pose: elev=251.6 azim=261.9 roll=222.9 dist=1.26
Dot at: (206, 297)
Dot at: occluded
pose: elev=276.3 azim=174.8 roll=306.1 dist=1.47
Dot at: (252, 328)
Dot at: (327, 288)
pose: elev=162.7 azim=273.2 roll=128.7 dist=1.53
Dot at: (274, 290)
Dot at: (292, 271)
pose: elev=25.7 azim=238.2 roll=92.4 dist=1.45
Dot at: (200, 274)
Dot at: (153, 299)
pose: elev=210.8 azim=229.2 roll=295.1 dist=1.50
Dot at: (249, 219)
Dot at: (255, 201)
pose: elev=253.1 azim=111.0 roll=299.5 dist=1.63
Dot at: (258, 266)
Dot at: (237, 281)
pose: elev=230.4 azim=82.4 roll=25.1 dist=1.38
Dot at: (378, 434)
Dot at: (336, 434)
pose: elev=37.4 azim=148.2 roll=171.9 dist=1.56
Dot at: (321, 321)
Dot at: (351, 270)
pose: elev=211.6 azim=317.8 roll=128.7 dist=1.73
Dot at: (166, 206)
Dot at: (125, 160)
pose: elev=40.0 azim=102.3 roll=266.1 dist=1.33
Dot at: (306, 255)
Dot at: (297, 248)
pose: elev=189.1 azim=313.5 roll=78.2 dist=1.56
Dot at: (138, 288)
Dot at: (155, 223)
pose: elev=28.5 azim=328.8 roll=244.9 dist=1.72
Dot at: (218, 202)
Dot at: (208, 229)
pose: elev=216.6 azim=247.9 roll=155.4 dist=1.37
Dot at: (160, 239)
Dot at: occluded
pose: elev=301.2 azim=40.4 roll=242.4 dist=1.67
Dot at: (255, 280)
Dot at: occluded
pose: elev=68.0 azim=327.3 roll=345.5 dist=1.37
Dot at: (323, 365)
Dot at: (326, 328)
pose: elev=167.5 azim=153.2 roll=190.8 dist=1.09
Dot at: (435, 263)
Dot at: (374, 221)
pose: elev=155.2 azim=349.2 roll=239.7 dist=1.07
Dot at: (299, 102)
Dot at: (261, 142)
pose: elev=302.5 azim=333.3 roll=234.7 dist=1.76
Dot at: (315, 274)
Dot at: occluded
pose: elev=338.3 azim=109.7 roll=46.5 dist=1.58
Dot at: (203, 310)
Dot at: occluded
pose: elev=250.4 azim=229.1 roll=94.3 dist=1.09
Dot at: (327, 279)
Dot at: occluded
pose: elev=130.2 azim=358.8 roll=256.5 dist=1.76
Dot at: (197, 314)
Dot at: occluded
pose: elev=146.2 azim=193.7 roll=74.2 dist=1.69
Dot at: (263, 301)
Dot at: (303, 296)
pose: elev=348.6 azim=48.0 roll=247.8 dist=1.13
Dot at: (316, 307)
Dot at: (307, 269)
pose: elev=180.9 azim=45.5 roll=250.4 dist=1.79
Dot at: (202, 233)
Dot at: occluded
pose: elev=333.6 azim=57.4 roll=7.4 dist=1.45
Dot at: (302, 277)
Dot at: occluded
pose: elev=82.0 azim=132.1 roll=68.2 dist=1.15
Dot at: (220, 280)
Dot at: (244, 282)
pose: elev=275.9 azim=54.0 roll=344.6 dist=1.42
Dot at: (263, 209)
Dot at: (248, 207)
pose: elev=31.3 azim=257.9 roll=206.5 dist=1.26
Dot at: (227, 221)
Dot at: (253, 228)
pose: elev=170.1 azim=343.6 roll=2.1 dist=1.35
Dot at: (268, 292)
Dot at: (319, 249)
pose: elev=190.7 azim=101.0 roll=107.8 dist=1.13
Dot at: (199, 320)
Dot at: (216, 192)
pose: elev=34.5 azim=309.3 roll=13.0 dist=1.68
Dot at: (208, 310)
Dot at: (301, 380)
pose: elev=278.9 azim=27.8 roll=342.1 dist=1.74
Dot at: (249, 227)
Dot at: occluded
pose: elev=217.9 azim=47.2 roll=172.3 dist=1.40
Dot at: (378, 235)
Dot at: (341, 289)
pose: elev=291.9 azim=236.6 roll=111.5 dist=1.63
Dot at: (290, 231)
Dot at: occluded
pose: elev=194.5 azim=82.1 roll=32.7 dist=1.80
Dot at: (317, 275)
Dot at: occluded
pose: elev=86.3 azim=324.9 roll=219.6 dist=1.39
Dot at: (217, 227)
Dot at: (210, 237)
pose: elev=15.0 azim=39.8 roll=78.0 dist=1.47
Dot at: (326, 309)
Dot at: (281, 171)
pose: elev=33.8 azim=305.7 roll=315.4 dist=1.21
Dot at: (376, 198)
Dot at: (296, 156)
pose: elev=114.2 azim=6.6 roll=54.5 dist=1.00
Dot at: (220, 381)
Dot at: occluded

▸ **Instructions to follow**:
Recast everything above from the line containing "pose: elev=146.2 azim=193.7" down to the line containing "Dot at: (319, 249)", both included, as a numbered list with blank lines left out.

▸ **Result below**:
1. pose: elev=146.2 azim=193.7 roll=74.2 dist=1.69
2. Dot at: (263, 301)
3. Dot at: (303, 296)
4. pose: elev=348.6 azim=48.0 roll=247.8 dist=1.13
5. Dot at: (316, 307)
6. Dot at: (307, 269)
7. pose: elev=180.9 azim=45.5 roll=250.4 dist=1.79
8. Dot at: (202, 233)
9. Dot at: occluded
10. pose: elev=333.6 azim=57.4 roll=7.4 dist=1.45
11. Dot at: (302, 277)
12. Dot at: occluded
13. pose: elev=82.0 azim=132.1 roll=68.2 dist=1.15
14. Dot at: (220, 280)
15. Dot at: (244, 282)
16. pose: elev=275.9 azim=54.0 roll=344.6 dist=1.42
17. Dot at: (263, 209)
18. Dot at: (248, 207)
19. pose: elev=31.3 azim=257.9 roll=206.5 dist=1.26
20. Dot at: (227, 221)
21. Dot at: (253, 228)
22. pose: elev=170.1 azim=343.6 roll=2.1 dist=1.35
23. Dot at: (268, 292)
24. Dot at: (319, 249)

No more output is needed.